Requirement A. In the tennis player profile, where was Arda Azkara born?
Requirement B. Continue the tennis player profile of Arda Azkara, starting after its last line.

Provided passage.
Arda Azkara
- Country (sports): Turkey
- Born: 14 March 2003 (age 23) İzmir, Turkey
- Height: 1.91 m (6 ft 3 in)
- Plays: Right-handed (two-handed backhand)
- College: New Mexico Georgia
- Prize money: US $41,646

Singles
- Career record: 1–0 (at ATP Tour level, Grand Slam level, and in Davis Cup)
- Career titles: 2 ITF
- Highest ranking: No. 541 (17 November 2025)
- Current ranking: No. 818 (14 September 2026)

Doubles
- Career record: 0–1 (at ATP Tour level, Grand Slam level, and in Davis Cup)
- Career titles: 2 ATP Challenger, 2 ITF
- Highest ranking: No. 205 (14 September 2026)
- Current ranking: No. 205 (14 September 2026)

= Arda Azkara =

Turkish tennis player (born 2003)

Given records.

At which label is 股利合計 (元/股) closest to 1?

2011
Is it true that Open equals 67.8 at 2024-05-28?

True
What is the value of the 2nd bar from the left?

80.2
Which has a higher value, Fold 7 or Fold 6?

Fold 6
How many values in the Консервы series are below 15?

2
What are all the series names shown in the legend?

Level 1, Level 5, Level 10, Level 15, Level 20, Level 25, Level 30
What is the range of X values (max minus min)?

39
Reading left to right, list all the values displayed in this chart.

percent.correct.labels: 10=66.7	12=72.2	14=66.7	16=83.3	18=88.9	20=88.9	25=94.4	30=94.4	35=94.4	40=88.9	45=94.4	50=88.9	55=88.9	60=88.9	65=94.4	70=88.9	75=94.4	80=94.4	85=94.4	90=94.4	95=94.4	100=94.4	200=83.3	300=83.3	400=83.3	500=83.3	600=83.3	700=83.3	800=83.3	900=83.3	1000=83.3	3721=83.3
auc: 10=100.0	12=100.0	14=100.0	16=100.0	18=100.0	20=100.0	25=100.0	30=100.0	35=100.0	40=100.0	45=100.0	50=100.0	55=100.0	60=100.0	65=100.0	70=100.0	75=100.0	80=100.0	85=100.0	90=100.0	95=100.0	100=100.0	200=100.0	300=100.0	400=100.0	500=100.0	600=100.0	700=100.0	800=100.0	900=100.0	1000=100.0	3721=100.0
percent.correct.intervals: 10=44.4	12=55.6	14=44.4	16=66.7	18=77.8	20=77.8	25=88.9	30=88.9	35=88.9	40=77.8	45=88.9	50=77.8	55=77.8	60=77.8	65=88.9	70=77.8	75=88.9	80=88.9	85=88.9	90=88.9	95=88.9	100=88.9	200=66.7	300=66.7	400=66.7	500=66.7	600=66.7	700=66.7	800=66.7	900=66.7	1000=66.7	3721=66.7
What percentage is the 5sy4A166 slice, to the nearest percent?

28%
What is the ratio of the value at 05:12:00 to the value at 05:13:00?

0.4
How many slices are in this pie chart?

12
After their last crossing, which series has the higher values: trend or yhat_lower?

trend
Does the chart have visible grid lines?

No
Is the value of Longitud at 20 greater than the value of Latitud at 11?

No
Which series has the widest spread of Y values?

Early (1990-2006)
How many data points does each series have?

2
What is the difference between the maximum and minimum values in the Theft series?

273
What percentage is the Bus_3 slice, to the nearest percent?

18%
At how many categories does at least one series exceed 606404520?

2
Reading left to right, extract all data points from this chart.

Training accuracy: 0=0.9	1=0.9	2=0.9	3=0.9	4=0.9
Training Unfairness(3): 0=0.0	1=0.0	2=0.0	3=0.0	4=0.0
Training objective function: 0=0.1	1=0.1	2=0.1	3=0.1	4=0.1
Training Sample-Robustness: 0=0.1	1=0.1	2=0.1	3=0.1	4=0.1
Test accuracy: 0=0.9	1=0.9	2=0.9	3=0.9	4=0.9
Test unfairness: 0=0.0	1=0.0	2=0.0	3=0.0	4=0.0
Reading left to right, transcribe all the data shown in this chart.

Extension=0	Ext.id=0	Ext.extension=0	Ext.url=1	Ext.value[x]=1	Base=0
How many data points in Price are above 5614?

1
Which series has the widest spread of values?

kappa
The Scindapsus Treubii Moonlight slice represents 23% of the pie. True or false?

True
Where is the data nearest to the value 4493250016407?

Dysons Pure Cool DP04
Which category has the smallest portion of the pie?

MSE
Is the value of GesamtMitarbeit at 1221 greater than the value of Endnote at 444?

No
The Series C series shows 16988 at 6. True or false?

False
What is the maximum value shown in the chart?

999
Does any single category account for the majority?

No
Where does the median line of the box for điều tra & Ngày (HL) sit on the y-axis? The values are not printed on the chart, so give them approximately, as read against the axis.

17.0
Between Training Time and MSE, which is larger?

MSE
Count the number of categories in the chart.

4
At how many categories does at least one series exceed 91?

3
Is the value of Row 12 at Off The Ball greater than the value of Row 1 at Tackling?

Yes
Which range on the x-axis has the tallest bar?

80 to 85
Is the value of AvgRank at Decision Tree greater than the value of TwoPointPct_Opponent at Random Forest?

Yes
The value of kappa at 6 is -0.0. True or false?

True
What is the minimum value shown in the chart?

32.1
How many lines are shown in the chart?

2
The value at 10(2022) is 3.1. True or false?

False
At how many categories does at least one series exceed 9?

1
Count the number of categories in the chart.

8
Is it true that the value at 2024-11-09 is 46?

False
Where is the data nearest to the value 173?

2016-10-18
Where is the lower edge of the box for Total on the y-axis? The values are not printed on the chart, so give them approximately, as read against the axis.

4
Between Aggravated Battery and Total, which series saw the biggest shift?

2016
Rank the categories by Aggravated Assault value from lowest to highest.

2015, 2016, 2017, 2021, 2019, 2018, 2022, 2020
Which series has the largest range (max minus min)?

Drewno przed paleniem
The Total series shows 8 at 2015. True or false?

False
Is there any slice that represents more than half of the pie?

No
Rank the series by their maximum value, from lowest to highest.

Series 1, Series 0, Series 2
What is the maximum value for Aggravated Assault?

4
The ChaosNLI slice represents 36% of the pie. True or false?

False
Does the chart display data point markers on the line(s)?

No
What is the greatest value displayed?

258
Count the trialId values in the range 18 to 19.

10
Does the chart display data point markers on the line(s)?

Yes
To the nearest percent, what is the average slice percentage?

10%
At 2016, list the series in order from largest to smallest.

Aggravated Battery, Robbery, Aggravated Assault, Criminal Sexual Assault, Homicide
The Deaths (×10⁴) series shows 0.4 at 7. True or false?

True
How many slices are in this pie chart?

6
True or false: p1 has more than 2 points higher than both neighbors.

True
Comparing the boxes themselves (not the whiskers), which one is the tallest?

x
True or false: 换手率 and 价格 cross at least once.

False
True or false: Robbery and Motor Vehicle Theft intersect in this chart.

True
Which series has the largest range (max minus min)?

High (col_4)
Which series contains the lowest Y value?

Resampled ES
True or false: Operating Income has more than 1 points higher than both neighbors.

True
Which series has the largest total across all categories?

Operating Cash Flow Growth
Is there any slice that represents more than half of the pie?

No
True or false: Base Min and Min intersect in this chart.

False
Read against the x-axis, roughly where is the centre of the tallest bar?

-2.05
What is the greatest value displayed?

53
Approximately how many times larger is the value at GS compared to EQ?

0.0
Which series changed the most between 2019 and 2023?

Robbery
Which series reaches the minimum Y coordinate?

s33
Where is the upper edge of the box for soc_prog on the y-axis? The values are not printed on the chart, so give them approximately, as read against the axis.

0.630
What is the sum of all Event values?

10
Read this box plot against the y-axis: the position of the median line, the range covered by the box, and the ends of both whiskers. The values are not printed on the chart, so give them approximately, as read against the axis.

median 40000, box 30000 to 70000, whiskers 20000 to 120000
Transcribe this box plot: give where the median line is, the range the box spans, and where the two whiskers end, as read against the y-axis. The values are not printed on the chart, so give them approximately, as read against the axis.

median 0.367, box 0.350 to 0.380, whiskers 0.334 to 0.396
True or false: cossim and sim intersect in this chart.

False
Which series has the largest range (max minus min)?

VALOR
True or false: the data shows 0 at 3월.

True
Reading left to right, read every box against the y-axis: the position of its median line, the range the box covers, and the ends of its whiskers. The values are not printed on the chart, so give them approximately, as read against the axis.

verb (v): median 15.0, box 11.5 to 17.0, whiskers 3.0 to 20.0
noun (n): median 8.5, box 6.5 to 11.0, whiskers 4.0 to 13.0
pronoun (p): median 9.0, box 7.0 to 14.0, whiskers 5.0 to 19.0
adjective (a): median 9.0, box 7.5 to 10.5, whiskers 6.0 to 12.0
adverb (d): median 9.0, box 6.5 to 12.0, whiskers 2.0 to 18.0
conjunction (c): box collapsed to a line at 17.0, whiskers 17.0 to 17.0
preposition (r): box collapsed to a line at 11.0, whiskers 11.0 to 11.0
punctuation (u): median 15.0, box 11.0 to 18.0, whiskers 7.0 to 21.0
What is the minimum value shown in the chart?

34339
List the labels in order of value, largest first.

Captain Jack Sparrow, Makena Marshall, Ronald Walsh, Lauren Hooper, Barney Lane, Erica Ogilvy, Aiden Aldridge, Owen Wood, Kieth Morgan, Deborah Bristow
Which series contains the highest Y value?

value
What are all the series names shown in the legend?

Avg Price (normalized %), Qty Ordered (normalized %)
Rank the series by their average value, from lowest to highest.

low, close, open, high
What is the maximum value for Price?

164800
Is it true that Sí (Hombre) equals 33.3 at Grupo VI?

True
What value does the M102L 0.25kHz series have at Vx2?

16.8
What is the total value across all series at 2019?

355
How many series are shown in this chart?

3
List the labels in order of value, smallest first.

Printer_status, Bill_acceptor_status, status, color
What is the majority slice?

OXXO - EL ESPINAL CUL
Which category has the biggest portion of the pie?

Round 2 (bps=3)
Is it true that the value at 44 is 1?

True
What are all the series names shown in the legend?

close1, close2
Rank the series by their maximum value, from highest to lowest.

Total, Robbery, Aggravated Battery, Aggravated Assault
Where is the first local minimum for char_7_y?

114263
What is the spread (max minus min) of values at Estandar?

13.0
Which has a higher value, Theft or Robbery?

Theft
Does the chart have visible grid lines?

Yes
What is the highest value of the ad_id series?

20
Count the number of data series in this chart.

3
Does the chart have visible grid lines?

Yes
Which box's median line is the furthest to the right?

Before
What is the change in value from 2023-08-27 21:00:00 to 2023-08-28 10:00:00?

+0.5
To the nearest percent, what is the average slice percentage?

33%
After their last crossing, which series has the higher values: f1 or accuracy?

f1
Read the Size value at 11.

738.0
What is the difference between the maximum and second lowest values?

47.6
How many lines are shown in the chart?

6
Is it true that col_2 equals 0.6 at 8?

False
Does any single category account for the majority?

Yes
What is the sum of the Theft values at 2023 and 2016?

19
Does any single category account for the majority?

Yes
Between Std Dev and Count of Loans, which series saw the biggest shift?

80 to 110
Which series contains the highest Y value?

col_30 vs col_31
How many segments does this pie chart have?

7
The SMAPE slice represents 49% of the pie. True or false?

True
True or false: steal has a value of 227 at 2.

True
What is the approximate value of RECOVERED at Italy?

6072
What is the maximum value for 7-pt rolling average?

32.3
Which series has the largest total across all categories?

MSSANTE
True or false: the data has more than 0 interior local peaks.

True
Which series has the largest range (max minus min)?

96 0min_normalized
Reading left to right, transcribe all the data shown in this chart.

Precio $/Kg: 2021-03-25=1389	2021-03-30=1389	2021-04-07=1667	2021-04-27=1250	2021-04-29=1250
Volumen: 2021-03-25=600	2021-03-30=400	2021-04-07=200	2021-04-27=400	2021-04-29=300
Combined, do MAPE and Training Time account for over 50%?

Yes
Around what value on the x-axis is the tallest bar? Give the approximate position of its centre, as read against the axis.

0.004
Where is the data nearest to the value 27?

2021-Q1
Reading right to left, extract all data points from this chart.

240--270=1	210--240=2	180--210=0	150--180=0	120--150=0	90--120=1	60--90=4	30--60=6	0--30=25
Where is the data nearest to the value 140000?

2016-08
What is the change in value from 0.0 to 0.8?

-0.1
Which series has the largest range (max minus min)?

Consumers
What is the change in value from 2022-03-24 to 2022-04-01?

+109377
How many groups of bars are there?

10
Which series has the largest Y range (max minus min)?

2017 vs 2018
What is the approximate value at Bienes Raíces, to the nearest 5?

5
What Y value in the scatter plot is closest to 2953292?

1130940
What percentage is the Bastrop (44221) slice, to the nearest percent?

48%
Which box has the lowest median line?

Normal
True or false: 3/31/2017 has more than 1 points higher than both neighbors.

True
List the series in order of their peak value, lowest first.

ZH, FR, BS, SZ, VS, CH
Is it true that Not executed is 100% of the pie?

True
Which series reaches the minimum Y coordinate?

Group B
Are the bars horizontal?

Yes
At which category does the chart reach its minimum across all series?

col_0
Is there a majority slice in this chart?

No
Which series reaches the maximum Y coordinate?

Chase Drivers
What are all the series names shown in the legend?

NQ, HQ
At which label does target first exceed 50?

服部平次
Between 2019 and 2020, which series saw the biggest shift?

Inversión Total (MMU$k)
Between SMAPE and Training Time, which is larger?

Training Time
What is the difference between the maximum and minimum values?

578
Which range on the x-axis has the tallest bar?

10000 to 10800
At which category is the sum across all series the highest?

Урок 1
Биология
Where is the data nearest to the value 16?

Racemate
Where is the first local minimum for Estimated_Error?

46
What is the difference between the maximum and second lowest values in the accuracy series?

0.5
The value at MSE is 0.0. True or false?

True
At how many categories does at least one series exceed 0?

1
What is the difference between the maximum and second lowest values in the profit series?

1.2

Task output A. İzmir, Turkey

Task output B.
Arda Azkara (born 14 March 2003) is a Turkish tennis player. Azkara has a career high ATP singles ranking of No. 541 achieved on 17 November 2025 and a career high ATP doubles ranking of No. 205 achieved on 14 September 2026.

Azkara has won two ATP Challenger doubles titles, at the 2026 Centurion Challenger II with Tuncay Duran and the 2026 ENKA Open with James MacKinlay.

Azkara represents Turkey at the Davis Cup, where he has a win/loss record of 1–1.

Azkara played college tennis at New Mexico before transferring to Georgia.